Sui principali "soci anziani" dell'Unione, i giudizi sono tutti non semplicemente in bianco e nero. Ma quello sulla Gran Bretagna è scevro di illusioni. Quello sulla Germania è il più decisamente positivo, anche se tradisce qualche preoccupazione per l'oggi : l'omaggio a Kohl è senza riserve, per le scelte dell'unificazione e del Trattato di Maastricht - "una vera cerniera fra il passato e il futuro dell'integrazione europea" (ma non si può sottovalutare l'apporto di François Mitterrand). L'analisi che viene data del percorso e delle fondamentali, vecchie e nuove motivazioni e contraddizioni dell'impegno europeo della Francia, è penetrante e ben bilanciata, nella riaffermazione dell'indispensabilità del contributo di quel paese a ogni auspicabile sviluppo del processo di integrazione.

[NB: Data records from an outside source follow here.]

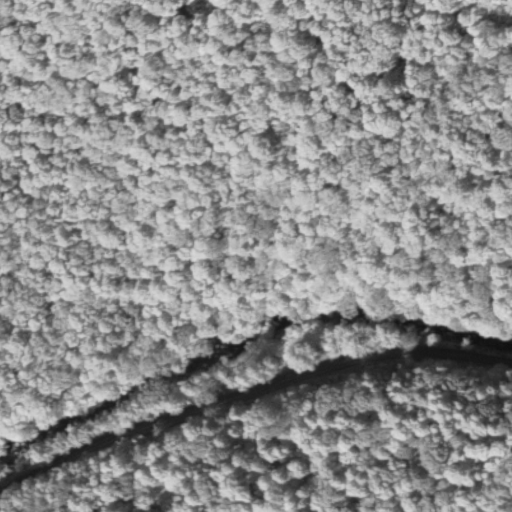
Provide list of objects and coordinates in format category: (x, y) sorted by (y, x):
road: (249, 392)
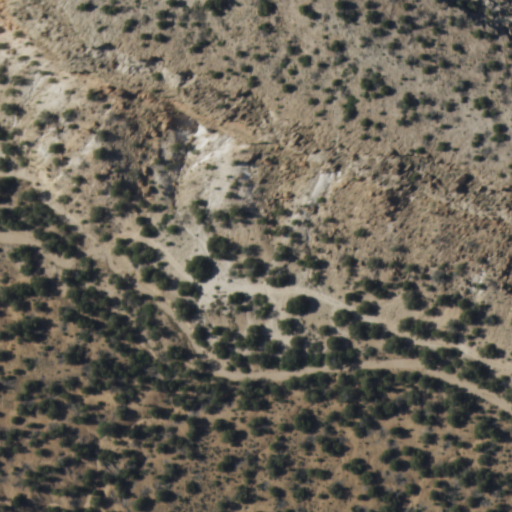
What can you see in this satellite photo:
road: (253, 291)
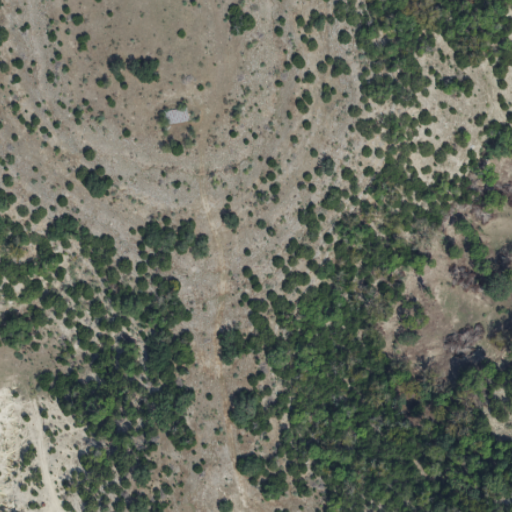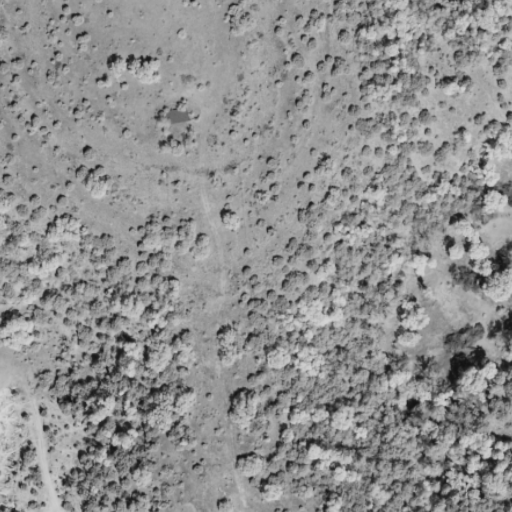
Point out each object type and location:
building: (176, 117)
road: (210, 340)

Sull'Italia, infine, Perissich non è indulgente, è acuto e pungente, forse fin troppo, ma rende omaggio a non pochi nostri protagonisti della "avventura europea", da ultimo, con alte e ben motivate parole, a Carlo Azeglio Ciampi.
"L'europeismo italiano ha retto bene", l'autore infine sottolinea. E' essenziale - mi permetto di aggiungere - che continui a reggere bene, nell'assai complesso e arduo contesto di oggi e di domani. Perissich si prova infatti a indicare le possibili strade da battere - e non le anticiperò per il lettore - ma lasciandone intendere, ancora una volta e più che mai, tutta la problematicità.
La consapevolezza della realtà ormai imponente della costruzione europea, la convinzione che essa abbia messo radici profonde, in un'area via via più vasta, non impediscono a Riccardo Perissich di mettere in guardia contro troppo semplici certezze : "Nulla sarà veramente irreversibile finché non verrà data all'integrazione anche una dimensione politica". Nessun catastrofismo. Ma su quale sia in ultima istanza la posta in giuoco per l'Europa, non ci si può ingannare : "essere" - o rinunciare ad essere - "soggetto e non solo oggetto della storia".